The God who made the world and everything in it, being Lord of heaven and earth, does not live in temples made by man, nor is he served by human hands, as though he needed anything, since he himself gives to all mankind life and breath and everything. And he made from one man every nation of mankind to live on all the face of the earth, having determined allotted periods and the boundaries of their dwelling place, that they should seek God, and perhaps feel their way toward him and find him. Yet he is actually not far from each one of us, for “‘In him we live and move and have our being’”

Acts 17:24–28

This is another marvellous truth. Although we cannot come into the presence of God’s glory without the redeeming work of Christ, God himself is not far off. He is not hidden in some secret place, only available once a person solves the right mystery. He is here, manifest in creation all around us.

Everything hinges on this

My goal here is to share the purpose of this newsletter for 2017. Based on comments of so many of you, this is a struggle. So many of us have a desire to seek his presence, but it gets drowned out in the noise. Or we recognize intellectually that we should desire his presence, but when the opportunity presents itself, we choose to fill our time with other things.

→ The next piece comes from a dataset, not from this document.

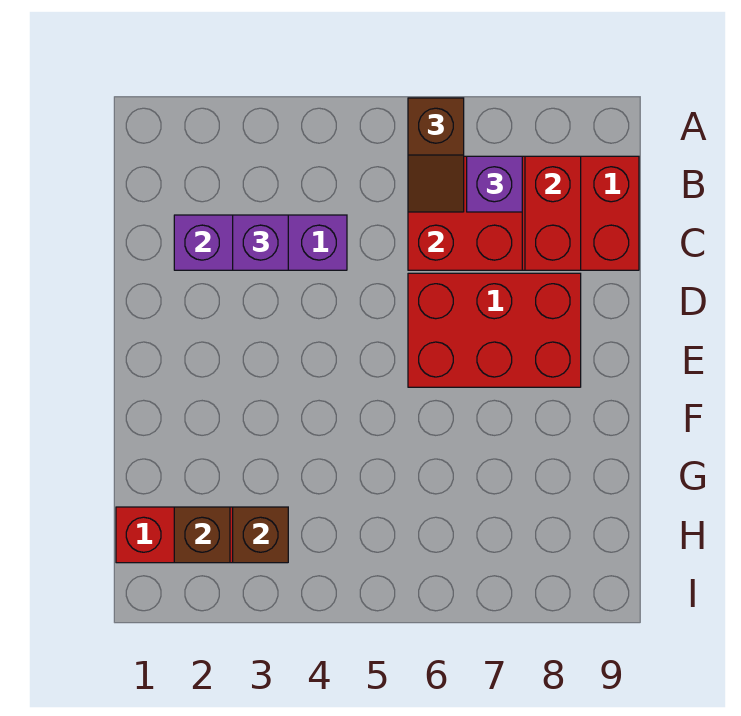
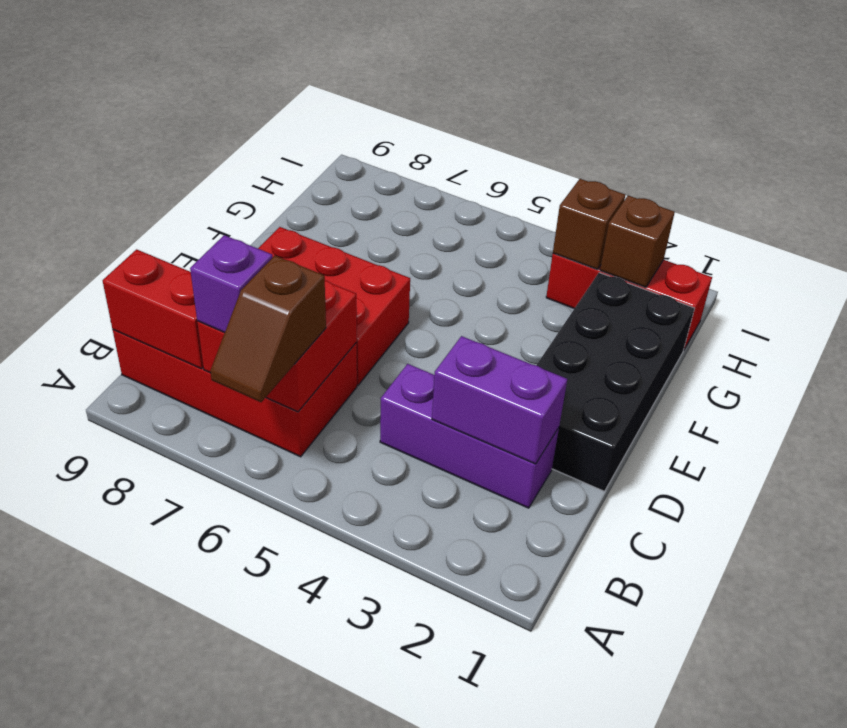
brown 1x2 slope [408,98,464,212] -> brown 1x2 slope turned to [210,256,326,402]
red 1x2 brick [525,156,581,270] -> red 1x2 brick turned to [103,249,203,369]
purple 1x1 brick [233,215,288,270] -> none
none -> black 2x4 brick [536,273,694,491]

Here are some of the comments shared with me:

  • When I don't schedule then the spiritual side of things always loses out
  • Busy-ness … makes the spiritual aspects of life hard
  • The world constantly battles for my attention and I too easily choose it over the sweetness of my Savior
  • I struggle taking the time out of my super busy schedule to make room (for spiritual things), when it should be the opposite, that it empowers me and the rest of my life
  • The cares of life always are ready to crowd out what really matters

All the disciplines of the Christian faith, all the tips & tricks, are for this purpose. At the end of the day, we should want him … the exercise and disciplines are used to increase that desire. And that is the purpose of this newsletter (in 2017 and beyond). And, like knowledge workers who need to make small changes to their daily habits, so too do we children of God.

That will be a big focus for me and my writing in 2017. But before you get to the practical, I find it vital to focus on the end goal first.

As a deer pants for flowing streams, so pants my soul for you, O God. My soul thirsts for God, for the living God.

Psalm 42:1,2

That is how I want the thread of my days to look and feel!